Pick up the review of the National Theatre's King Lear below at the point where it stops, and carry it forward in the same voice.

[START OF Text shown]

Friday, May 02, 2014

"Make vile things precious": psychotic laughter, villainy and ageing - King Lear @ NTLive, National Theatre broadcast 1 May 2014



In recent years I've seen three pretty big productions of King Lear - the first was Jacobi's at the intimate Donmar Warehouse (with the 'restart the scene' moment on the NTLive Broadcast); the second was the electric live experience of seeing Pryce's version at the Almeida; and then there's this BIG production starring the incredible Simon Russell Beale on the Olivier theatre stage from National Theatre, again seen via NTLive.

Beale is an angry dictator of a father and King, with the initial carving of the kingdom based on declarations of love in front of a massed audience of the king's supporters.  No wonder he's royally foul when Cordelia refuses to play along.  But the setting of making a microphoned demand for filial affection in front of others also gives context to Goneril's acquiescence to the display and Regan's scathing upping of the ante in her gushingly flirty embrace on Lear's lap (she's clearly been playing this game for years, with her combination of suppressed disdain and wilful playfulness as the coy sexually focused middle sister). These older siblings have learnt to give what is required.

[END OF Text shown]
[START OF Data extract]

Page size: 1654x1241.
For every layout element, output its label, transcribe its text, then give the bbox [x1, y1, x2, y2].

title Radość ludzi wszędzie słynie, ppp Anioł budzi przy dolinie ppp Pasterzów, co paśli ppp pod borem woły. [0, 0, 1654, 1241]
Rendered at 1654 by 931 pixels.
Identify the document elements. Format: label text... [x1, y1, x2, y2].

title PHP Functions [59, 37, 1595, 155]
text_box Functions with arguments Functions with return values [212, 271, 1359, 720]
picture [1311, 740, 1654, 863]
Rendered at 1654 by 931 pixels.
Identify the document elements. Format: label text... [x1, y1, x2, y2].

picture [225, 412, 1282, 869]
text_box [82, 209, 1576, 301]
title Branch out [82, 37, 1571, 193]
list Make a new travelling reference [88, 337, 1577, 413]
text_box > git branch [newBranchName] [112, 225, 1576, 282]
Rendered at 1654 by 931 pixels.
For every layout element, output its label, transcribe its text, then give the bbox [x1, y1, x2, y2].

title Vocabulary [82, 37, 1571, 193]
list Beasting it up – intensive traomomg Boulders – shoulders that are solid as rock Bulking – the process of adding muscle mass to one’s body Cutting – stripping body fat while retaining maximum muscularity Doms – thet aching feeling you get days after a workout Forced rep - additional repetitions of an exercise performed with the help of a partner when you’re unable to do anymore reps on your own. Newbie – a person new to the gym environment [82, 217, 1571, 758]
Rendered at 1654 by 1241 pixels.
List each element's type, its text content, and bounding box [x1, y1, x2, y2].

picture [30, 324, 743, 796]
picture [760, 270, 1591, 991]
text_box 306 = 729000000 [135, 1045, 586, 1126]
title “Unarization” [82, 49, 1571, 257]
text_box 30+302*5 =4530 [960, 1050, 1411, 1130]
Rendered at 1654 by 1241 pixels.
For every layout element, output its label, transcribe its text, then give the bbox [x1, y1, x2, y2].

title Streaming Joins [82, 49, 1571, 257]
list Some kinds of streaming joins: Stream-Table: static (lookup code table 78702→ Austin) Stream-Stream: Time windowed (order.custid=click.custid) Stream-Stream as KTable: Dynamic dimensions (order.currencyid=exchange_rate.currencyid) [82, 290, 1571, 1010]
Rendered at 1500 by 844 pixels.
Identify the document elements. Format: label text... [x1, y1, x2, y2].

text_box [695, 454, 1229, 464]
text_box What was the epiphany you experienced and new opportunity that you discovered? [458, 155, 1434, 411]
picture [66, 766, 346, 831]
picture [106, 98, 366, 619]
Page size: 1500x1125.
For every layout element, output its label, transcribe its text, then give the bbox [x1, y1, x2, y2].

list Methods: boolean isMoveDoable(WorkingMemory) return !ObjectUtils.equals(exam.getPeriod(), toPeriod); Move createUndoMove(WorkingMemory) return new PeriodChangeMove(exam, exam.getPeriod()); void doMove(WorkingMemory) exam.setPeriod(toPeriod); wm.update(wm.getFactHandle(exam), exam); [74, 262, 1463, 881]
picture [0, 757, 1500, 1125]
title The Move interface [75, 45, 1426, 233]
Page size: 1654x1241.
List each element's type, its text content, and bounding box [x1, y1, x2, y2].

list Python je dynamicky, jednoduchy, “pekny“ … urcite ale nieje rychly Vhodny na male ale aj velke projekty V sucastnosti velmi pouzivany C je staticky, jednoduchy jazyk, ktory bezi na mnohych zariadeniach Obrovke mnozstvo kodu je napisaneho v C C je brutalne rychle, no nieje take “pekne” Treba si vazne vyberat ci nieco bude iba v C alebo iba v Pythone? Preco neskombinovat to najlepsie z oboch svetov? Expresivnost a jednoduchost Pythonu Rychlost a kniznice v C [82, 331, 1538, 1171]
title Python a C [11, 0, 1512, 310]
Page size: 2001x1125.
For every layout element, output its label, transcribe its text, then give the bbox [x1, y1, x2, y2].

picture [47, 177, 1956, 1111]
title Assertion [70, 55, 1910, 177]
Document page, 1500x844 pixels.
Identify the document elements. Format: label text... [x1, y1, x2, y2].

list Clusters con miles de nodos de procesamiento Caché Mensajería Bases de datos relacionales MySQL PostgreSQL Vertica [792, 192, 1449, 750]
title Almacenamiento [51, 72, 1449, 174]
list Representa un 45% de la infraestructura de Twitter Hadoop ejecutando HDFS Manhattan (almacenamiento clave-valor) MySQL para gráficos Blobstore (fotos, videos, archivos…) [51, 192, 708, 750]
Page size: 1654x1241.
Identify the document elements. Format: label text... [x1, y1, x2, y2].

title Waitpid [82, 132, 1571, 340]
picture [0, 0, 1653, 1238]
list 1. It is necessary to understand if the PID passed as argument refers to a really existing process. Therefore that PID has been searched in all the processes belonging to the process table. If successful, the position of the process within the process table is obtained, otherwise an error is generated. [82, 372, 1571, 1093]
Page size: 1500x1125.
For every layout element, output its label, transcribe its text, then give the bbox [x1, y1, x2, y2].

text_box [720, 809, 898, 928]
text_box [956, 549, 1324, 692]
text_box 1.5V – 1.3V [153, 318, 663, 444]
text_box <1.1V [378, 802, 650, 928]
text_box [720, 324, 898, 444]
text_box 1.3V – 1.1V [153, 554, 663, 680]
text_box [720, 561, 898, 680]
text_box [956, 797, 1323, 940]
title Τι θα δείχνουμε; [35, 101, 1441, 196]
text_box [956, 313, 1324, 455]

[END OF Data extract]

_Result below_
Cordelia does not, cannot, perhaps by virtue of her having been the most beloved of Lear's three daughters (and what of their mothers?) I have to say that this was the first production where I felt any kind of real connection to Cordelia - it's a pretty limited role and of the three portrayals I've recently seen I'd possibly say it was the most rounded  (the problems being inherent to the part not the actress playing it).  All credit to Olivia Vinall, whose performance actually felt moving. (The reuniting of Lear and Cordelia near the end - apologies for the spoilers people - actually moved me to tears: partly through Beale's conveying of Lear's flashes of lucidity from amidst his madness, and partly through her heartbroken temporary pleasure at the recognition he shows her).



I know others will have come because of SRB (who is pretty damn fine), but I'll admit the really big draw for me was Anna Maxwell Martin as the venal Regan, whose psychotic giggles were simultaneously flirtatious, manipulative, and sadistic in tone. I've been following AMM since I saw her in The Coast of Utopia alongside Douglas Henshall back in 2002, before she even did His Dark Materials at the National in 2003 (a work that brought her to prominence in theatre, along with Cabaret in 2006, and ahead of Bleak House in 2005 which brought her television presence to the fore). She is, frankly, on all kinds of levels, breathtaking. She strikes me as having the same intensity and beauty in her acting as Lyndsay Duncan has always conveyed (this isn't just about physical beauty, though both are astonishingly women, but as much about the internalised truth of a character, whether good or evil, that each can convey).



Her foil here is a chilly Goneril played by Kate Fleetwood, lacking some of the energy that Gina McKee brought to the Domnar production, or the hinted at abusive relationship from Zoe Waites in the Almeida version, but a fine performance nonetheless.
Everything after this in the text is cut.